Depuis l’acquisition de Brandt par le groupe algérien Cevital en 2014, la marque avait pour ambition de devenir un symbole de revitalisation industrielle en France tout en développant un pont technologique et industriel vers l’Algérie. L’objectif était de transférer une partie du savoir-faire et de créer une chaîne de production complémentaire, matérialisée notamment par l’usine de Sétif. Cette décennie de présence a été marquée par des hauts et des bas, alternant des périodes de consolidation et des difficultés accrues liées à la conjoncture mondiale et à la compétition accrue des producteurs asiatiques.

La chute rapide de Brandt en France reflète à la fois les défis du marché européen et les limites de la stratégie d’internationalisation du groupe Cevital. Les ventes, déjà en recul en 2024 avec un chiffre d’affaires de 260 millions d’euros, dont 70 % réalisés en France, n’ont pas permis de compenser la baisse de la demande et l’érosion de parts de marché face à des concurrents chinois, turcs et coréens. Les projets des salariés, notamment la création d’une SCOP soutenue par 16 millions d’euros de fonds publics, visaient à sauver près de 300 emplois et à maintenir les deux sites industriels actifs, mais la décision judiciaire a annulé ces initiatives, entraînant la fermeture des usines et la suppression de 750 postes.

Cette liquidation s’inscrit dans un contexte plus large de désindustrialisation en Europe, où les segments de gros électroménager connaissent une forte domination asiatique.
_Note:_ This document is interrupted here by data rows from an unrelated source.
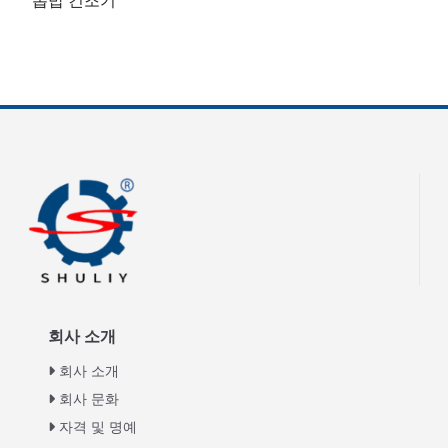
톱밥 건조기
회사 소개
회사 소개
회사 문화
자격 및 명예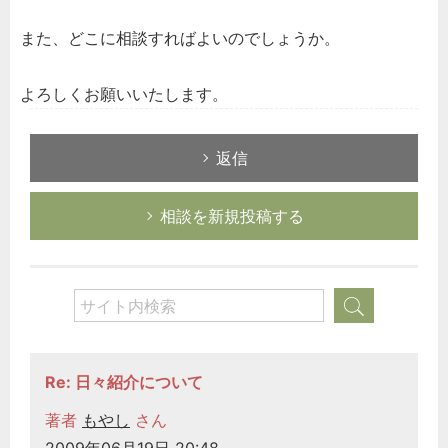
また、どこに相談すればよいのでしょうか。
よろしくお願いいたします。
返信
相談を新規投稿する
Re: 日々紹介について
著者
もやし
さん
Brandt, qui avait su maintenir un certain niveau d’innovation dans les fours, tables à induction et systèmes de cuisson, n’a plus été capable de rivaliser avec les prix et la production de masse de ses concurrents internationaux. Pour Cevital, cette situation représente une fragilisation de son image à l’international, même si financièrement, l’impact reste limité au sein d’un groupe diversifié dans l’agroalimentaire, la logistique et l’industrie lourde.
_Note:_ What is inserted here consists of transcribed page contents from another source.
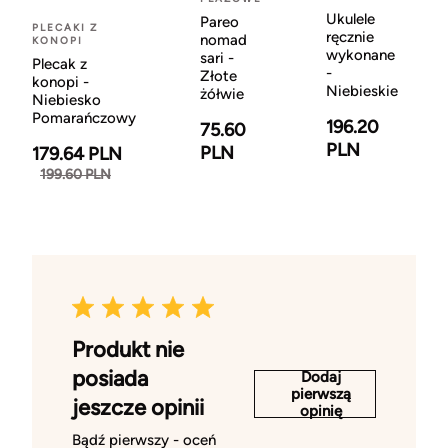
Ukulele
Pareo
PLECAKI Z
ręcznie
nomad
KONOPI
wykonane
sari -
Plecak z
-
Złote
konopi -
Niebieskie
żółwie
Niebiesko
Pomarańczowy
196.20
75.60
PLN
PLN
179.64 PLN
199.60 PLN
Produkt nie
posiada
Dodaj
pierwszą
jeszcze opinii
opinię
Bądź pierwszy - oceń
En Algérie, l’usine de Sétif continue de fonctionner normalement, approvisionnant le marché local et exportant une partie de sa production. Toutefois, la disparition de Brandt France entraîne un risque stratégique : la marque perd son ancrage européen et devient dépendante d’une seule base industrielle, ce qui pourrait compliquer sa compétitivité future. Le devenir de la propriété intellectuelle et des brevets détenus par Cevital sera crucial pour l’avenir de Brandt en Algérie et pour la continuité de son expansion internationale.